Texte fourni ::
━━━━━━━━━━━━━━━━
MYSTERE des LANGUES
INTRODUCTION
Etait-ce mon "destin". mon appel, ma "vocation" à avoir vécu ma vie à passer de langue en langue ?
Lorsque j'ouvris les yeux (et les oreilles) dans une commune de Seine et Oise encore bien rurale tout en étant à l'est de Paris tout proche, je me trouvai souvent dans les bras de mon arrière-grand-mère qui me chantait des comptines en luxembourgeois, sa langue maternelle. Elle parlait aussi couramment le français et l'allemand, comme sa soeur, ma marraine.
Je n'avais pas pu connaître mon arrière-grand-père dont le breton trégorrois était la langue maternelle mais le breton continuait à résonner dans la mémoire émotionnelle de ma grand-mère.
Je n'avais pas connu non plus mon autre grand-mère maternelle qui avait été professeur au lycée d'Auxerre d'anglais et de latin, qu'elle parlait !
Ma mère parlait aussi couramment anglais, ce qui lui permit de travailler comme fonctionnaire internationale à la FAO. C'est d'elle que je tins ma propre vocation précoce de fonctionnaire international.
Quand je considère mes ancêtres à la troisième génération, ils avaient comme langue maternelle quatre langues différentes et ils parlaient presque tous une ou deux autres langues.
Pendant trente-trois ans, je travaillai comme juriste dans des institutions internationales dont les langues de travail étaient l'anglais et le français. Mais comme les langues officielles des Etats membres faisaient juridiquement foi, je devais très souvent consulter des documents dans différentes autres langues et interpréter le sens juridique exact dont ils étaient porteurs.
J'ai épousé une Suédoise et c'est en suédois que nous avons toujours communiqué.
Bref, j'ai toujours été environné de plusieurs langues et cela m'a incité à réfléchir tout au long de ma vie à ce sujet.
Les langues, c'est bien plus mystérieux que ce que l'on croit. Votre façon de les appréhender n'est probablement pas exacte, certainement incomplète ou biaisée.
1. Les langues, c'est d'abord PARLE
Tous ceux qui s'intéressent aux langues sont familiers de leur classification en familles.
En ce qui concerne, par exemple, la famille indo-européenne, ce sont d'inattendues similitudes de vocabulaire entre le sanscrit et d'autres langues anciennes telles que le latin et le grec qui étayèrent dès le XVIIIème siècle l'hypothèse que lesdites langues pouvaient être dérivées, au moins en partie, d'une même langue-mère. En les comparant à d'autres langues anciennes comme le gothique et l'irlandais ou archaïsantes comme le lituanien, des linguistes établirent également des analogies dans la morphologie.
Indéniablement, si l'on compare un même texte rédigé et en danois et en suédois, on sera frappé de la grande similitude tant de vocabulaire que de formes grammaticales et de syntaxe. La même conclusion s'imposera à qui compare un même texte en castillan et en portugais ou en polonais et en tchèque.
━━━━━━━━━━━━━━━━
Données fournies ::

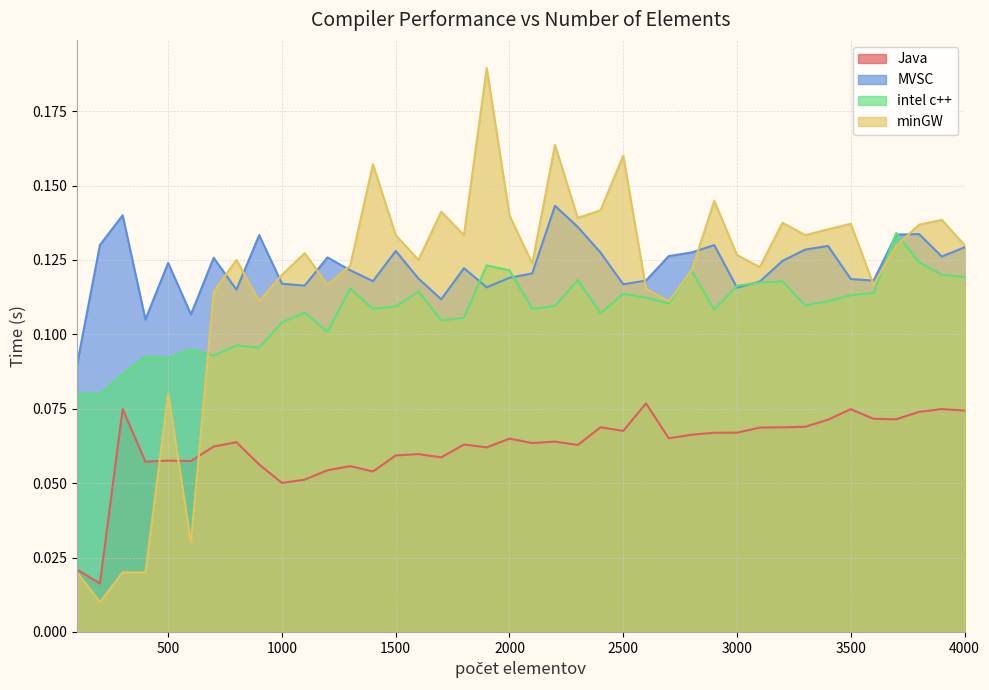

At how many categories does at least one series exceed 0?

40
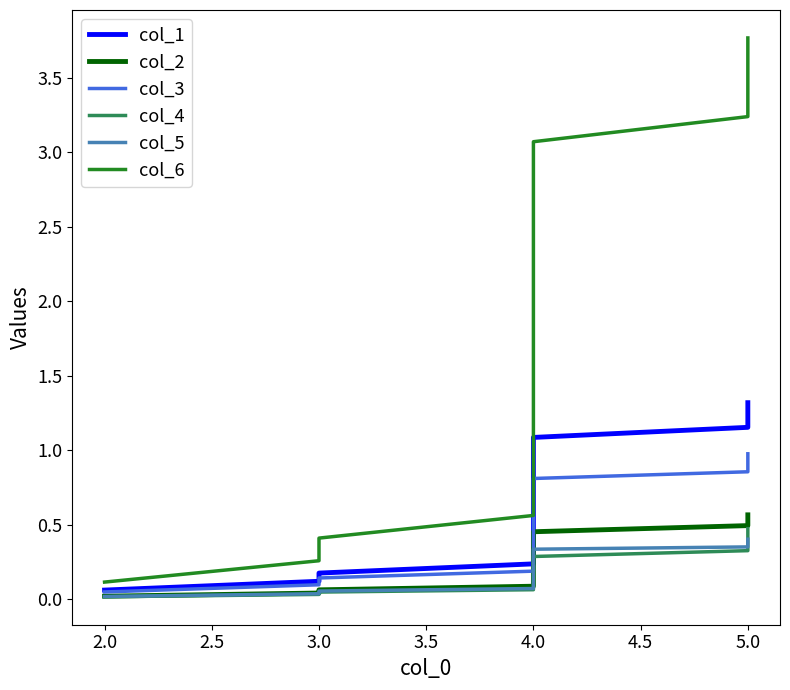

How many values in the col_6 series are below 1?

6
━━━━━━━━━━━━━━━━
Activité :: Condensez le paragraphe du texte fourni qui commence par « En ce qui concerne, par exemple, la famille indo-européenne » en gardant ses faits essentiels.

Réponse écrite :: Dès le XVIIIe siècle, d'inattendues ressemblances de vocabulaire entre le sanscrit, le latin et le grec ont appuyé l'hypothèse que ces langues dérivaient, au moins en partie, d'une même langue-mère. En les comparant aussi au gothique, à l'irlandais et au lituanien, des linguistes ont en outre relevé des analogies morphologiques.